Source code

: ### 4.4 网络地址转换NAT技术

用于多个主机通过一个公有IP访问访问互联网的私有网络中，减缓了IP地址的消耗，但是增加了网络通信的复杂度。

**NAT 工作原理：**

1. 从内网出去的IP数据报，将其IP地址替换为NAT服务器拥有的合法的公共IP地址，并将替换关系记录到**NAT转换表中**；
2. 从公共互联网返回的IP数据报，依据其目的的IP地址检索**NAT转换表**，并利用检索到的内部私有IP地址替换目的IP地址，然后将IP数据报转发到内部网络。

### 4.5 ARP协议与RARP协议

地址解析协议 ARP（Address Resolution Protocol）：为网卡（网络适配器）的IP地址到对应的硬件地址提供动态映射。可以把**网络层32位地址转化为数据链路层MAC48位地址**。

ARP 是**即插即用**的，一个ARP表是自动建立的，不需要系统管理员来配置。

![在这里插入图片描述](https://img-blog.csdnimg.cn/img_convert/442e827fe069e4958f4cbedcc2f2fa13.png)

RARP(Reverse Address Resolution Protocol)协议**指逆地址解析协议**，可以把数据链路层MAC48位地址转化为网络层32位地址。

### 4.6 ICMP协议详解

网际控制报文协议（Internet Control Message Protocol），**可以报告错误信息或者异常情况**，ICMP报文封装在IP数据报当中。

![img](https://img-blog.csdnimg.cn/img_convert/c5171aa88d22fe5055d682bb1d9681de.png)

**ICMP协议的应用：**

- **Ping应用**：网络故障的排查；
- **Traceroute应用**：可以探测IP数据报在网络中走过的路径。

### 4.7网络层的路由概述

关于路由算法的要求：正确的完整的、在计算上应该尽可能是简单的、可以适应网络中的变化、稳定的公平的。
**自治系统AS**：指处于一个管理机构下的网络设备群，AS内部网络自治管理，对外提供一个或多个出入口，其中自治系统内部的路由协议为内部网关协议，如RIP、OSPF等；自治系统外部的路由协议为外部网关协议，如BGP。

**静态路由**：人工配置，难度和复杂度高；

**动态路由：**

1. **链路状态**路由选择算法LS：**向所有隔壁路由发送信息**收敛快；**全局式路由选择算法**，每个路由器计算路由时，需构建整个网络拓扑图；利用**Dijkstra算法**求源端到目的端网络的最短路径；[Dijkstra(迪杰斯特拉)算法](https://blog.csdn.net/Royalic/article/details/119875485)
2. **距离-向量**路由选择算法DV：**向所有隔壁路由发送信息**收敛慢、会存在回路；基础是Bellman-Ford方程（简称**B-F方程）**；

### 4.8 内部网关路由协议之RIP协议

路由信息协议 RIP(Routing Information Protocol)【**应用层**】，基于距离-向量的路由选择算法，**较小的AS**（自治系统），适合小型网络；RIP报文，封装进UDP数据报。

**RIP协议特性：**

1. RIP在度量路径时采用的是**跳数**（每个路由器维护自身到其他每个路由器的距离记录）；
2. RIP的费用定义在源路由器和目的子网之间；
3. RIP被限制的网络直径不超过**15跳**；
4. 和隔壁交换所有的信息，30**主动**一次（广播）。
* * *
| EXERCISE INSTRUCTIONS |
Reproduce the rows exactly, from the very first line through the line that contains "### 4.7网络层的路由概述", including that line.

| WRITTEN RESPONSE |
Source code

: ### 4.4 网络地址转换NAT技术

用于多个主机通过一个公有IP访问访问互联网的私有网络中，减缓了IP地址的消耗，但是增加了网络通信的复杂度。

**NAT 工作原理：**

1. 从内网出去的IP数据报，将其IP地址替换为NAT服务器拥有的合法的公共IP地址，并将替换关系记录到**NAT转换表中**；
2. 从公共互联网返回的IP数据报，依据其目的的IP地址检索**NAT转换表**，并利用检索到的内部私有IP地址替换目的IP地址，然后将IP数据报转发到内部网络。

### 4.5 ARP协议与RARP协议

地址解析协议 ARP（Address Resolution Protocol）：为网卡（网络适配器）的IP地址到对应的硬件地址提供动态映射。可以把**网络层32位地址转化为数据链路层MAC48位地址**。

ARP 是**即插即用**的，一个ARP表是自动建立的，不需要系统管理员来配置。

![在这里插入图片描述](https://img-blog.csdnimg.cn/img_convert/442e827fe069e4958f4cbedcc2f2fa13.png)

RARP(Reverse Address Resolution Protocol)协议**指逆地址解析协议**，可以把数据链路层MAC48位地址转化为网络层32位地址。

### 4.6 ICMP协议详解

网际控制报文协议（Internet Control Message Protocol），**可以报告错误信息或者异常情况**，ICMP报文封装在IP数据报当中。

![img](https://img-blog.csdnimg.cn/img_convert/c5171aa88d22fe5055d682bb1d9681de.png)

**ICMP协议的应用：**

- **Ping应用**：网络故障的排查；
- **Traceroute应用**：可以探测IP数据报在网络中走过的路径。

### 4.7网络层的路由概述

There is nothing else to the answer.